La Russie laborieuse, celle qui a levé la première l’étendard rouge de l’émancipation du prolétariat, est couverte entièrement du sang des victimes pour la gloire de la domination bolchévique. Dans cette mer de sang, les communistes noient tous les grands et radieux gages et slogans de la révolution laborieuse.

Il apparaissait de plus en plus, déjà avant et maintenant cela est devenu plus évident, que le Parti Communiste Russe n’est pas le défenseur des travailleurs ainsi qu’il se présente, car les intérêts du peuple laborieux lui sont étrangers. Ayant conquis le pouvoir, il ne craint que de le perdre ; c’est pourquoi tous les moyens lui sont permis pour le garder : la calomnie, la violence, la tromperie, le meurtre, les représailles contre les familles des insurgés.

La longue patience des travailleurs a pris fin. Ici et là, la lueur du brasier de l’insurrection a illuminé le pays en lutte contre l’oppression et la violence. Des grèves d’ouvriers ont éclaté, mais les soudards bolchéviks ne dorment pas et ont pris toutes les mesures pour prévenir et écraser l’imminente et inévitable 3e Révolution.

Elle s’est tout de même réalisée et s’accomplit par les mains des travailleurs. Les généraux bolchéviks voient bien que c’est le peuple, convaincu de leur trahison des idéaux du socialisme, qui s’est soulevé.

Tremblant pour leur peau, et sachant qu’ils ne pourront se garder de la colère des travailleurs, ils essayent d’effrayer les insurgés par des incarcérations, des fusillades et autres férocités. Mais la vie elle-même, sous le joug de la dictature des communistes, est devenue plus terrible que la mort.
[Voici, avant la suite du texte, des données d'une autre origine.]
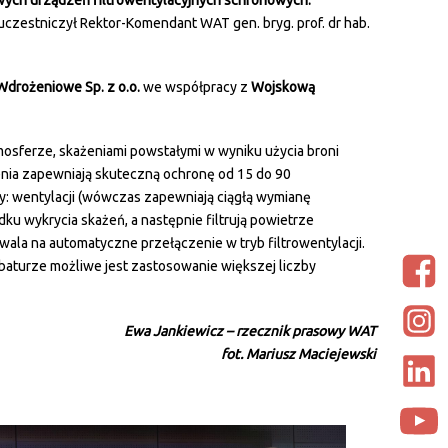
ych urządzeń filtrowentylacyjnych schronowych.
czestniczył Rektor-Komendant WAT gen. bryg. prof. dr hab.
drożeniowe Sp. z o.o.
we współpracy z
Wojskową
sferze, skażeniami powstałymi w wyniku użycia broni
nia zapewniają skuteczną ochronę od 15 do 90
: wentylacji (wówczas zapewniają ciągłą wymianę
ku wykrycia skażeń, a następnie filtrują powietrze
la na automatyczne przełączenie w tryb filtrowentylacji.
baturze możliwe jest zastosowanie większej liczby
Ewa Jankiewicz –
rzecznik prasowy WAT
fot. Mariusz Maciejewski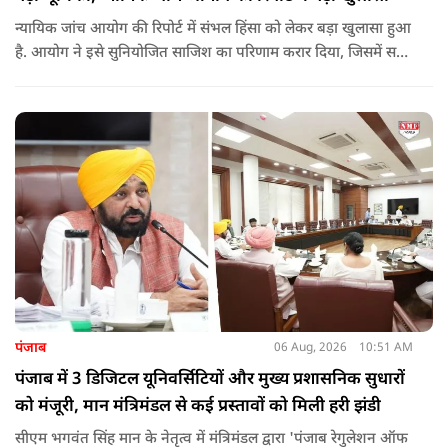
न्यायिक जांच आयोग की रिपोर्ट में संभल हिंसा को लेकर बड़ा खुलासा हुआ
है. आयोग ने इसे सुनियोजित साजिश का परिणाम करार दिया, जिसमें सपा
सांसद बर्क की बड़ी भूमिका रही. इतना ही नहीं बर्क के अलावा कई और
लोगों पर गंभीर आरोप लगाए हैं.
पंजाब
06 Aug, 2026
10:51 AM
पंजाब में 3 डिजिटल यूनिवर्सिटियों और मुख्य प्रशासनिक सुधारों
को मंजूरी, मान मंत्रिमंडल से कई प्रस्तावों को मिली हरी झंडी
सीएम भगवंत सिंह मान के नेतृत्व में मंत्रिमंडल द्वारा 'पंजाब रेगुलेशन ऑफ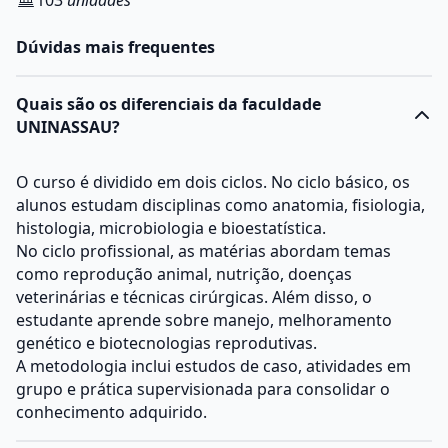
103
unidades
Dúvidas mais frequentes
Quais são os diferenciais da faculdade
UNINASSAU?
O curso é dividido em dois ciclos. No ciclo básico, os
alunos estudam disciplinas como anatomia, fisiologia,
histologia, microbiologia e bioestatística.
No ciclo profissional, as matérias abordam temas
como reprodução animal, nutrição, doenças
veterinárias e técnicas cirúrgicas. Além disso, o
estudante aprende sobre manejo, melhoramento
genético e biotecnologias reprodutivas.
A metodologia inclui estudos de caso, atividades em
grupo e prática supervisionada para consolidar o
conhecimento adquirido.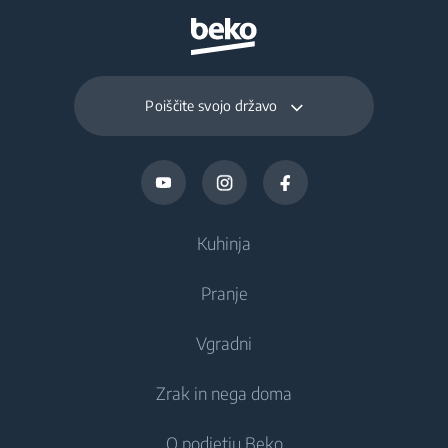
Poiščite svojo državo
Kuhinja
Pranje
Hlajenje
Vgradni
Hladilniki
Pralni stroji
Zrak in nega doma
Zamrzovalniki
Prostostoječi pralni stroji
Hlajenje
Kombinirani hladilniki-zamrzovalniki
O podjetju Beko
Vgradni pralni stroji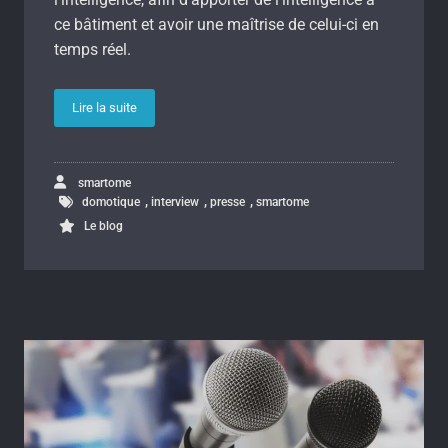
ce bâtiment et avoir une maîtrise de celui-ci en
temps réel.
Lire la suite
smartome
,
,
,
domotique
interview
presse
smartome
Le blog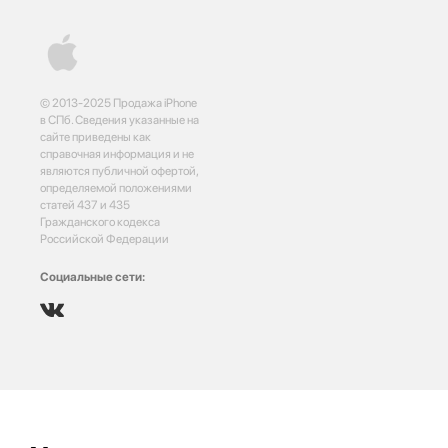
© 2013-2025 Продажа iPhone
в СПб. Сведения указанные на
сайте приведены как
справочная информация и не
являются публичной офертой,
определяемой положениями
статей 437 и 435
Гражданского кодекса
Российской Федерации
Социальные сети: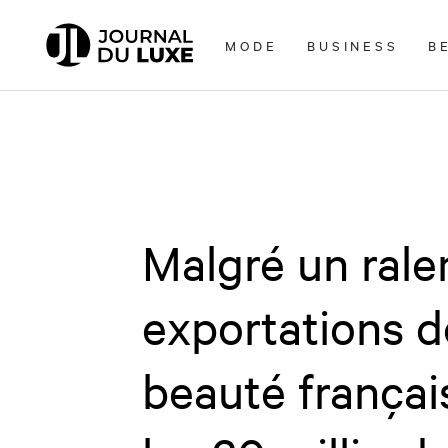
Accèder
directement
MODE
BUSINESS
B
au
contenu
Malgré un rale
exportations d
beauté françai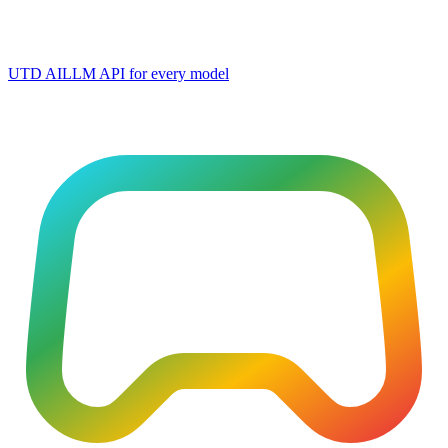
UTD AI
LLM API for every model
Le peuple laborieux, insurgé, a compris que dans la lutte contre les communistes qui lui ont ressuscité le servage, il ne peut y avoir de compromis. Il faut aller jusqu’au bout. Les bolchéviks font semblant de faire des concessions : ils enlèvent les contrôles routiers dans la province de Pétrograd, assignent 10 millions de roubles-or pour l’achat de produits à l’étranger. Mais il ne convient pas de s’y laisser prendre : derrière cet appât, se cache la poigne de fer du maître, du dictateur, qui veut, ayant attendu l’apaisement, se venger de ces concessions au centuple.

Non, il ne peut y avoir de compromis ! Il faut vaincre ou mourir ! Kronstadt la rouge montre l’exemple en la matière, menaçant les contre-révolutionnaires de droite et de gauche.
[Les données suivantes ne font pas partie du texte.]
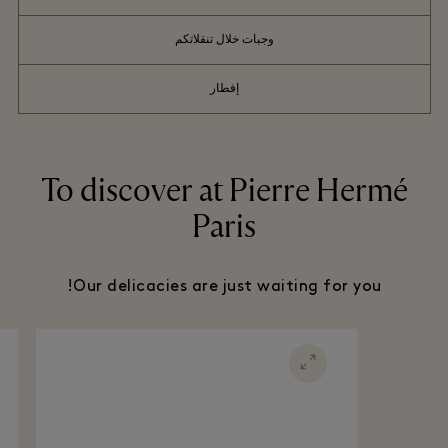
وجبات خلال تنقلاتكم
إفطار
To discover at Pierre Hermé
Paris
Our delicacies are just waiting for you!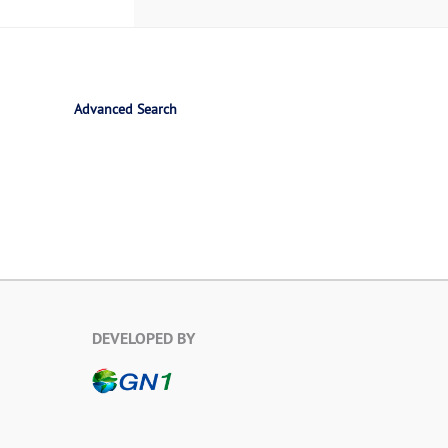
Advanced Search
DEVELOPED BY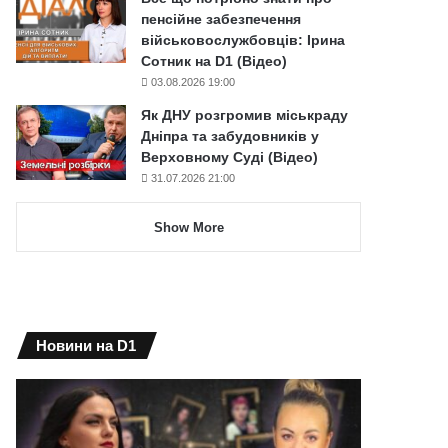
пенсійне забезпечення
військовослужбовців: Ірина
Сотник на D1 (Відео)
03.08.2026 19:00
Як ДНУ розгромив міськраду
Дніпра та забудовників у
Верховному Суді (Відео)
31.07.2026 21:00
Show More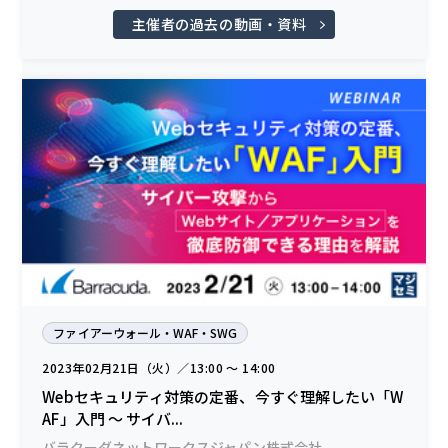
主催者の過去の動画・資料
ファイアーウォール・WAF・SWG
2023年02月21日（火）／13:00 〜 14:00
Webセキュリティ対策の定番、今すぐ理解したい「W
AF」入門 ～ サイバ...
バラクーダネットワークスジャパン株式会社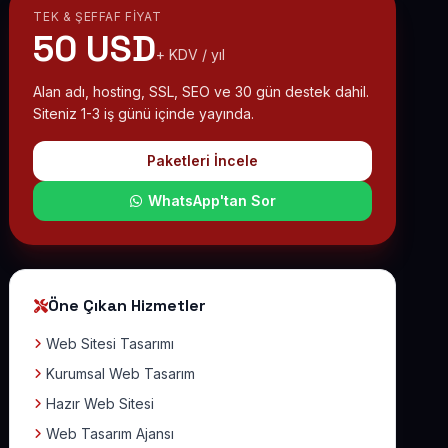
TEK & ŞEFFAF FIYAT
50 USD
+ KDV / yıl
Alan adı, hosting, SSL, SEO ve 30 gün destek dahil.
Siteniz 1-3 iş günü içinde yayında.
Paketleri İncele
WhatsApp'tan Sor
Öne Çıkan Hizmetler
Web Sitesi Tasarımı
Kurumsal Web Tasarım
Hazır Web Sitesi
Web Tasarım Ajansı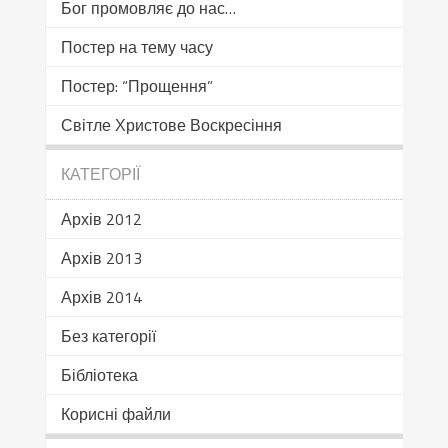
Бог промовляє до нас…
Постер на тему часу
Постер: “Прощення”
Світле Христове Воскресіння
КАТЕГОРІЇ
Архів 2012
Архів 2013
Архів 2014
Без категорії
Бібліотека
Корисні файли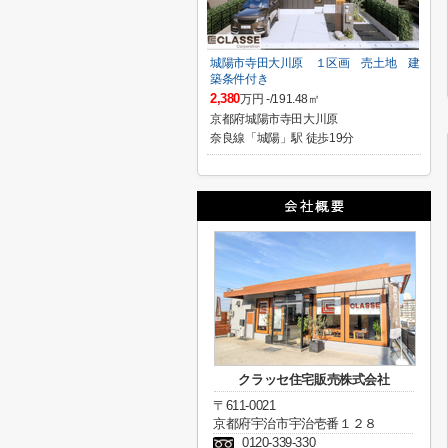
城陽市寺田大川原 １区画 売土地 建
築条件付き
2,380
万円 -/191.48㎡
京都府城陽市寺田大川原
奈良線「城陽」駅 徒歩19分
クラッセ住宅販売株式会社
〒611-0021
京都府宇治市宇治壱番１２８
0120-339-330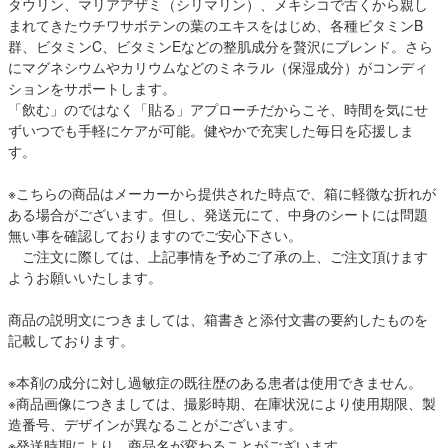
タウリン、マリアアザミ（シリマリン）、メキシコで古くから親し
まれてきたウチワサボテンの葉のエキスをはじめ、各種ビタミンB
群、ビタミンC、ビタミンEなどの整肌成分を贅沢にブレンド。さら
にマグネシウムやカリウムなどのミネラル（保湿成分）がコンディ
ションをサポートします。
「飲む」のではなく「貼る」アプローチだからこそ、時間を気にせ
ずいつでも手軽にケアが可能。健やかで充実した毎日を応援しま
す。
※こちらの商品はメーカーから提供された時点で、箱に軽微な折れが
ある場合がございます。但し、発送元にて、中身のシートには問題
無い事を確認しておりますのでご安心下さい。
ご注文に際しては、上記事情を予めご了承の上、ご注文頂けます
ようお願いいたします。
商品の説明文につきましては、箱書きと添付文書の要約したものを
記載しております。
※本剤の成分に対し過敏症の既往歴のある患者は使用できません。
※商品画像につきましては、撮影時期、在庫状況により使用期限、製
造番号、デザインが異なることがございます。
※発送時期により、商品名が変わることがございます。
Ici, s’est réalisée une grande et nouvelle progression révolutionnaire. Ici est levé l’étendard de la révolte pour se libérer de trois ans d’oppression et de violence, de la domination des bolchéviks, remplaçant trois siècles de joug monarchiste.

C’est ici, à Kronstadt, qu’est posée la première pierre de la Ille Révolution, celle qui brise les dernières chaînes des masses laborieuses et ouvre une nouvelle et large voie à l’édification socialiste.

Cette nouvelle révolution mettra ainsi en marche les masses laborieuses de l’Est et de l’Ouest, devenant l’exemple d’une nouvelle construction socialiste, opposée à "l’ordre" bureaucratique des bolchéviks, convainquant les travailleurs étrangers de toute évidence que ce qui a été accompli chez nous jusque-là, au nom des ouvriers et des paysans, n’était pas le socialisme.

Sans un coup de feu, sans une goutte de sang, le premier pas est réalisé. Le sang n’est pas nécessaire aux travailleurs. Ils ne le verseront qu’au moment de l’autodéfense. Nous avons assez de maîtrise, malgré toutes les actions infamantes des bolchéviks, pour nous limiter à leur seul isolement dans la vie sociale, pour peu qu’ils ne gênent pas l’oeuvre révolutionnaire par une agitation vaine et malveillante.

Les ouvriers et les paysans doivent aller en avant, de manière irréversible, laissant derrière eux l’Assemblée Constituante et son régime bourgeois, la dictature du Parti Communiste, des tchékas et du capitalisme d’État, qui étouffent le prolétariat et menacent de l’étrangler définitivement.

La Révolution présente donne aux travailleurs la possibilité de disposer enfin de ses soviets librement élus, oeuvrant sans la pression violente du parti, et de transformer les syndicats bureaucratisés en de libres unions des ouvriers, des paysans et des travailleurs intellectuels. La machine policière de l’autocratie bolchéviste est enfin brisée." (Izvestia n° 6 du 8 mars 1921.)